Sunday, October 21, 2007

The Calling of the Trees

Recently, my sister, Cari, and I had made the life altering decision to move from Calgary to an acreage in another province. We found the property of our dreams, just fifteen minutes outside the village of Nakusp, BC, as if we had been magically guided to that particular parcel of land.
We purchased the hobby farm in November of 2005 but didn't get possession of it until May 01 of 2006 and because of circumstances beyond our control; we ended up buying the property sight-unseen.

We had no problem selling our house in Alberta and we had agreed to a move-out date of May 15. That meant we had two weeks where we owned two properties. That was fine with us because it meant we could go look at what we had purchased and figure out what we needed to do to make our new house a home. We were going to spend four days measuring for new window coverings, figuring out where our furniture would go and giving the place a thorough cleaning.We arrived on the property without incident. After touring the outside, we headed in to check out the single-wide mobile home.

We entered through the front porch, which by the look of it, had been a hastily constructed addition. As Cari opened the dented screen door, I felt a twinge of anxiety. We stepped gingerly into the small, enclosed space and I tried not to freak out. The inside of the porch was lined with pink fiberglass bats with plastic vapor barrier secured on top. The porch obviously leaked in wet weather because the insulation in the ceiling and walls were wet and the plastic had mold growing on the inside of it. I prayed that the condition of the front porch wasn’t indicative of the rest of the place.
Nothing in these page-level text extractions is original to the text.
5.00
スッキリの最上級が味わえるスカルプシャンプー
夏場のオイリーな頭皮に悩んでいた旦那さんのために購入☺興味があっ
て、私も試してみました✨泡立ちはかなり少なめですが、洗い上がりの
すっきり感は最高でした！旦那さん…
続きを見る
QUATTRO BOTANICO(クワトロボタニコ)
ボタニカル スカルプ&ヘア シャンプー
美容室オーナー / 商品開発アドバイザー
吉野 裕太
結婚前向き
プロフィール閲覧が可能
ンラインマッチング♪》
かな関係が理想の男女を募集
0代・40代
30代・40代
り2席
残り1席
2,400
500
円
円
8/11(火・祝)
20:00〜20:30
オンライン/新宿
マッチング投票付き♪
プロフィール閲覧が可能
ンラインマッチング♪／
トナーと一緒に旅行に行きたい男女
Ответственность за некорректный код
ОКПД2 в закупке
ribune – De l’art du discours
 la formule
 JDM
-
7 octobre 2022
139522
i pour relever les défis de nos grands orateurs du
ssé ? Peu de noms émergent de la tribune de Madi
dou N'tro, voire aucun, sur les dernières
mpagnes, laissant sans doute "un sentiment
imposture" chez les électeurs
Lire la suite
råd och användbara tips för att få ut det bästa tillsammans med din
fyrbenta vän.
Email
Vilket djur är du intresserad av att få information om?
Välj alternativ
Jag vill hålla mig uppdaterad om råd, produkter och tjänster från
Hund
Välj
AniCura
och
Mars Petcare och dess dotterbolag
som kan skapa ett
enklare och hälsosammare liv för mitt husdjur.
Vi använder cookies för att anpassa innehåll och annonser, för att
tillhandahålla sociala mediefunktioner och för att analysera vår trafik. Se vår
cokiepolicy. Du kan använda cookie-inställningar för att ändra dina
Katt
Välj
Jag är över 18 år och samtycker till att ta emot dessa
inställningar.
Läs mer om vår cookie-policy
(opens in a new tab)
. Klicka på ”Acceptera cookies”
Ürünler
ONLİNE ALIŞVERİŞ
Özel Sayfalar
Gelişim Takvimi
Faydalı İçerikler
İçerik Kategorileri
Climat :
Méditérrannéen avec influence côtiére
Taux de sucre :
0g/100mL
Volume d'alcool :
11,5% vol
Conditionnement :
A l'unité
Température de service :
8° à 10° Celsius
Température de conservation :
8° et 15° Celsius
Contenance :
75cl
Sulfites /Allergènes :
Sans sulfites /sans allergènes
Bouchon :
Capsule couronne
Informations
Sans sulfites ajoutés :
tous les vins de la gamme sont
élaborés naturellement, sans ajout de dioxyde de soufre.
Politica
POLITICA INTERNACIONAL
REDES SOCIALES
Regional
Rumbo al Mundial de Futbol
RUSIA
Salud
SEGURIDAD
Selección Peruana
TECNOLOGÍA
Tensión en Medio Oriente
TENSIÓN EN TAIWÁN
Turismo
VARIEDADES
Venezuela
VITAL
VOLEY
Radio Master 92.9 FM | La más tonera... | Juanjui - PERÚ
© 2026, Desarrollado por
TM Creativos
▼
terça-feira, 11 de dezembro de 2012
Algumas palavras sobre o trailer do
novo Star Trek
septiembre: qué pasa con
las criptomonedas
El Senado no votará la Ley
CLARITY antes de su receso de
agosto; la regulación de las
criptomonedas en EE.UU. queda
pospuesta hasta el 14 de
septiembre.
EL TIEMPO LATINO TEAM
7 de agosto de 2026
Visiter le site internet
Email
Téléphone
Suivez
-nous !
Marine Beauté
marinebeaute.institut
As Cari fumbled with the lock to the main door, I stood there feeling my apprehension grow. She finally managed the lock and I watched in amazement as the door swung open into the kitchen, narrowly missing the fridge by an inch.

I knew that the mobile home was 400 square feet smaller than our house in Calgary but seeing how that translated into actual living space took me aback.

As we toured the house, my outlook became more positive. Yes, it was small but the floor plan was exactly like our home back in Calgary. Okay, it wasn’t exactly like our house back in the city. It was missing a third bedroom, a second bathroom, a basement, closet space, an office, a workshop and a laundry room, but I still figured I could make our furniture work in our new space. Besides, I would measure every room just to double check that everything would fit.

Once we unpacked the cleaning supplies and set up the inflatable camping beds in the bedrooms, we promptly went to work making the place feel like ours. However, as we worked, I noticed something curious happening. It was early May and the weather was a bit cool for sitting outside so we had placed two lawn chairs in the living room facing the large picture window. Like moths to a flame, Cari and I kept gravitating to the lawn chairs. Instead of industriously scrubbing and vacuuming, we sat looking out at the trees. Minutes would turn into hours and we would still be sitting, silently watching the trees dance in the breeze.
This curious behavior continued over the four days so that by the end of our stay all we accomplished was giving the house a quick clean and taking down the peach colored valances in the living room. So much for our big plans.

As mesmerizing as our farm was, when I went to bed that first night, I was hit by a wave of anxiety. Was it buyer's remorse or a sudden realization that I, a city girl, had bought a hobby farm and was moving to another province without a job? It seemed like a good idea at the time but now that the reality of what we were doing hit me I felt sick to my stomach.

I lay in the dark and looked up at the ceiling hoping to find the answers to my fears when I saw the strangest sight. I didn't have my glasses on, and with my extreme near-sightedness, it appeared that my bedroom ceiling was full of large circular holes. I fumbled in the dark for my glasses. When I put them on and looked back up at the ceiling, I started to laugh. What I thought was moonlight shining down through Swiss-cheese holes in my ceiling turned out to be those plastic glow-in-the-dark stars that parents decorate kids' rooms with.

I lay back in bed, looking at the stars in my own private sky and quietly sang, "If your heart is in your dream. No request is too extreme. When you wish upon a star. . . Your dreams come true."

I knew, right then, lying in the dark looking up at my ceiling of plastic stars that no matter what was to unfold in my future, I would be just fine. Both Cari and I were smart, resourceful and creative. We would make this new life work. As for figuring out how all our furniture would fit, well that was a challenge best left for another day.